Are You Confusing Common Words with Real Themes? - Why Thematic Analysis Is Not Just Counting

It’s a common assumption in qualitative research: if a word appears often, it must be important.

At first glance, this makes sense. If participants keep using the same words, surely those words represent key themes? But the problem is, word frequency alone doesn’t tell you what’s actually meaningful. Just because a word appears often doesn’t mean it carries real analytical weight, and relying on frequency counts alone can lead to shallow, misleading thematic analysis.

So how do you move beyond word counting to uncover genuine themes in your qualitative data?

Why Word Frequency Is a Misleading Shortcut

Word frequency analysis is tempting because it feels objective. Numbers seem to offer clarity, if a word appears 50 times, it must be more important than one that appears 5 times, right?

Not necessarily.

Consider this: If you analysed interviews about online learning and saw the word “Zoom” appearing frequently, does that mean “Zoom” is a theme? No. It’s just a tool participants mention. The meaning behind why they’re talking about Zoom - frustration with video calls, exhaustion, lack of engagement - is where the real themes lie.

This is the fundamental flaw of word frequency analysis: It focuses on repetition, not meaning.

What Word Frequency Can’t Tell You

  1. Context Matters – The same word can be used in different ways. “Stress” could refer to work pressure, technology issues, or personal struggles. Looking at raw counts alone won’t tell you which interpretation is most relevant.

  2. Meaning Lies in Relationships – Thematic analysis isn’t about isolated words but about how ideas connect. A theme isn’t a single word; it’s a pattern of meaning across a dataset.

  3. Overused Words Can Skew Results – Some words are common in all discussions (e.g., “think,” “feel,” “experience”). Their frequency doesn’t mean they hold thematic importance.

If you rely too much on counting words, you risk mistaking common language for real insight which will weaken your research.

How Thematic Analysis Moves Beyond Word Counting

Thematic analysis is about identifying patterns of meaning, not just the words on a page. This means researchers must:

  • Go beyond individual words and examine whole phrases – A word on its own tells you nothing, but how it’s used across multiple responses reveals deeper insights.

  • Look for conceptual relationships – Instead of just seeing how often “stress” appears, ask: What words or phrases does “stress” consistently appear alongside? That’s where you find meaning.

  • Code based on context, not frequency – A theme should represent an idea or experience, not simply a commonly used word.

This requires a qualitative mindset, one that prioritises interpretation and depth over raw numerical counts.

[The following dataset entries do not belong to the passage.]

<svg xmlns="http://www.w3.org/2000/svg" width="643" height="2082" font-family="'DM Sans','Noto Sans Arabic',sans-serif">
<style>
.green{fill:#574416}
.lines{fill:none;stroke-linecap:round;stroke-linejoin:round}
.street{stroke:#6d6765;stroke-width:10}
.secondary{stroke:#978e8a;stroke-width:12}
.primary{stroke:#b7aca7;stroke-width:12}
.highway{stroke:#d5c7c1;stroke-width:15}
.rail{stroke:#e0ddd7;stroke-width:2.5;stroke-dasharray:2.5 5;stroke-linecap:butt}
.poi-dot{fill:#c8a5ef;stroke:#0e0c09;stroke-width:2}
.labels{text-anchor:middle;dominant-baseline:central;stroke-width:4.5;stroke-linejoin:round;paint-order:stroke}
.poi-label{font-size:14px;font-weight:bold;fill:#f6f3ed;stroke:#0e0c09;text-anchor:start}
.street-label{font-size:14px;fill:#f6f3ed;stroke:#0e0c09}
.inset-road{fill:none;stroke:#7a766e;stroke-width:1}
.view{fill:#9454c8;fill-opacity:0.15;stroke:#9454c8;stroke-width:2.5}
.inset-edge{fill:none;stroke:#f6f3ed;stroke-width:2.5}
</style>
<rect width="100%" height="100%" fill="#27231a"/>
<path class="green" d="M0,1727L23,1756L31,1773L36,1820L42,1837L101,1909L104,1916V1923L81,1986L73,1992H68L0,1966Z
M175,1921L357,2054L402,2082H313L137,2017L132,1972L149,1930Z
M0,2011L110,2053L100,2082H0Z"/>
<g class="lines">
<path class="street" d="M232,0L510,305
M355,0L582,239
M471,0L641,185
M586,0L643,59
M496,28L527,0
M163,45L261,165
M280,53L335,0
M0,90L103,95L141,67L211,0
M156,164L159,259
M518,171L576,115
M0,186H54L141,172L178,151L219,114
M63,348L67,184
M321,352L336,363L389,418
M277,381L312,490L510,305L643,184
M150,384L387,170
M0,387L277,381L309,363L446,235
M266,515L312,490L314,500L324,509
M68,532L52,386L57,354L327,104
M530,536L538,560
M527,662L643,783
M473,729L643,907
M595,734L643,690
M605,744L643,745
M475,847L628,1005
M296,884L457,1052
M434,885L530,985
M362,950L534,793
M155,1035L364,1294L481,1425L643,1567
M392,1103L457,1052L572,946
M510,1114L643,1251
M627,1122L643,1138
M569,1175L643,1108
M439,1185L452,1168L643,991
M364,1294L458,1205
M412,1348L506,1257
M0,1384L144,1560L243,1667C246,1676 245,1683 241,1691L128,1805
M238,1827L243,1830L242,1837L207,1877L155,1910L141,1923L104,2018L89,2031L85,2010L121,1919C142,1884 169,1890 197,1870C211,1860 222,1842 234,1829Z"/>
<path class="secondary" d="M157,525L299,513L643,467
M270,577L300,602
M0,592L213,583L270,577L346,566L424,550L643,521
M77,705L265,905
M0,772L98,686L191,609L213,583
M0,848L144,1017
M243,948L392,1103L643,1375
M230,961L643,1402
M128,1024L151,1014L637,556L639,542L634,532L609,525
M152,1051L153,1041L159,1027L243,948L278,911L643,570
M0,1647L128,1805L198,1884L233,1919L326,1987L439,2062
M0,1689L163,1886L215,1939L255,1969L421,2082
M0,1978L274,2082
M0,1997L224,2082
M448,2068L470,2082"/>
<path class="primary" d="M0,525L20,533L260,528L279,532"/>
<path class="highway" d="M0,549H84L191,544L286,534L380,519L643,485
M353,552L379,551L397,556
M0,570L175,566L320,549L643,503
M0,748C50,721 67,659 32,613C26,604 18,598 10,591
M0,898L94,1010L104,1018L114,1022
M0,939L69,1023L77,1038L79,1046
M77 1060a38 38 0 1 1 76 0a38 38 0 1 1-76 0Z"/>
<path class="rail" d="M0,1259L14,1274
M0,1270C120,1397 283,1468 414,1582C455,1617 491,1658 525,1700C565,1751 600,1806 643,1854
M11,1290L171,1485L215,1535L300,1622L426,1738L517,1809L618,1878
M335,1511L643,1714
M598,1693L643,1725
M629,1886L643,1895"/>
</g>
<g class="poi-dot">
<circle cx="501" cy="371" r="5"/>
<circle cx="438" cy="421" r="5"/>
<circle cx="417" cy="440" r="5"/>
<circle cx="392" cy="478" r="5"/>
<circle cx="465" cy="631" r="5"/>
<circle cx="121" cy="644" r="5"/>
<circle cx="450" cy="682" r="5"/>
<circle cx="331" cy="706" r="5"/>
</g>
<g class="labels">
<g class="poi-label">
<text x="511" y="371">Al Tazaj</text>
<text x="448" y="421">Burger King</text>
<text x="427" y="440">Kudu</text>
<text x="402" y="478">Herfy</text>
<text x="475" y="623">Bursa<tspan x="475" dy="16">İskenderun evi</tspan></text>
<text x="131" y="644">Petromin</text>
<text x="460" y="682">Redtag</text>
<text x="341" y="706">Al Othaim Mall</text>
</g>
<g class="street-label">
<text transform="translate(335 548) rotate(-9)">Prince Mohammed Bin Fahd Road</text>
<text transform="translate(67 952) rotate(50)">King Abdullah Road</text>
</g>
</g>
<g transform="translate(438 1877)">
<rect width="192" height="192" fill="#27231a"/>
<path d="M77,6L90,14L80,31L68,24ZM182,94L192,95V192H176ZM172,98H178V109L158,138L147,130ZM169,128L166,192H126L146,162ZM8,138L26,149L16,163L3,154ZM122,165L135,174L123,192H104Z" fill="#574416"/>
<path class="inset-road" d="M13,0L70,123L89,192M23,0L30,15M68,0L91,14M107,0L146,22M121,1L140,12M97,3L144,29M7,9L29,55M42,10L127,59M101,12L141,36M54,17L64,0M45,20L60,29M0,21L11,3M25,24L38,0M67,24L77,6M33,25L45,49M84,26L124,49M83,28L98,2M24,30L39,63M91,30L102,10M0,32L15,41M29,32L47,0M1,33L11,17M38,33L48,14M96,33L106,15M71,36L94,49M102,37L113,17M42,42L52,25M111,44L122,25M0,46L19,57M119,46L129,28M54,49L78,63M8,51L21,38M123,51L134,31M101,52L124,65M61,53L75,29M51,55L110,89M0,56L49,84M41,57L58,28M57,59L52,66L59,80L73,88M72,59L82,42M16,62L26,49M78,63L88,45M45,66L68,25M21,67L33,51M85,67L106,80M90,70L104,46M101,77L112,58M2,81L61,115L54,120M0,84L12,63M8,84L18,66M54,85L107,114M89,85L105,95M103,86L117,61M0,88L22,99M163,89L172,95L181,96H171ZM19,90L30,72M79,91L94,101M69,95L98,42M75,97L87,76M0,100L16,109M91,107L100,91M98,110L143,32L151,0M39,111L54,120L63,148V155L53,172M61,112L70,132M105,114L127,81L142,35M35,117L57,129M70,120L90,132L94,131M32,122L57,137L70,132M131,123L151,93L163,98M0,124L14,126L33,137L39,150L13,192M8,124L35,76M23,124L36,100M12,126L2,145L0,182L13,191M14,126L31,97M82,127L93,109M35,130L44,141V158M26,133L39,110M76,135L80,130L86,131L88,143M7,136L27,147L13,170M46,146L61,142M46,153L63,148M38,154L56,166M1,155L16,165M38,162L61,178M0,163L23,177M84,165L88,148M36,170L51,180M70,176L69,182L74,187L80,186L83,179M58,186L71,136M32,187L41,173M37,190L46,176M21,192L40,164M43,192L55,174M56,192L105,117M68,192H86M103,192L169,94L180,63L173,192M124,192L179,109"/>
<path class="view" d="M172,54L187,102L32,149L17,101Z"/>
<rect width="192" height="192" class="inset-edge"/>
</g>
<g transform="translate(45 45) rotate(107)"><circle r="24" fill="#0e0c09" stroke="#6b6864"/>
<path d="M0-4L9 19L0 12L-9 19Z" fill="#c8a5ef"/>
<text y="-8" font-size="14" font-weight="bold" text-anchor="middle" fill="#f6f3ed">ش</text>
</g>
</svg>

But with large datasets, manually identifying these patterns can be overwhelming.

How Leximancer Approaches Thematic Analysis Differently

Leximancer does more than word frequency, it analyses the relationships between concepts. Instead of assuming that frequently used words hold the most meaning, it automatically builds a thesaurus based on the actual language patterns in your dataset. This means Leximancer doesn’t just show you which words appear together - it reveals which concepts are forming, how they’re connected, and how strongly they relate to one another.

How the Leximancer Thesaurus Works

Leximancer’s Thesaurus Learning System operates iteratively, refining and generalising seed words to form distinct concepts. This means instead of seeing isolated words, you get a ranked list of thesaurus terms that define and describe each concept, along with relevancy weightings that show how strongly each word contributes to that concept.

For example, if participants frequently mention "stress", the software doesn’t just count that word, it looks at related words like "burnout," "workload," "pressure," and "exhaustion", understanding that these belong to the same conceptual cluster rather than treating them as separate items. This process happens automatically, with Leximancer iterating through the text to refine its concept detection without requiring manual input from the researcher.

Why This Matters for Thematic Analysis

  • Conceptual Meaning Over Raw Counts – Instead of just highlighting that stress appears 100 times, Leximancer shows you how stress is linked to other ideas, like deadlines, performance, and mental health.

  • No Need for Predefined Categories – The system learns directly from the dataset, meaning themes emerge naturally from the data itself, not from researcher assumptions or predefined frameworks.

  • Relevancy Weightings Add Depth – Unlike simple word frequency lists, Leximancer assigns relevancy weightings to each word, showing which terms are most strongly defining a concept.

By focusing on concept relationships rather than surface-level word counts, Leximancer helps researchers uncover real thematic patterns, making qualitative analysis more robust, unbiased, and insightful.

Focus on Meaning, Not Just Numbers

Word frequency analysis might seem like a quick way to identify themes, but it misses the bigger picture. Thematic analysis is about understanding ideas, experiences, and perspectives, not just counting words.

If you want to uncover real patterns in your data, you need to move beyond what’s most frequently mentioned and look at how concepts connect and interact.

Because at the end of the day, research isn’t about the words themselves, it’s about the stories they tell.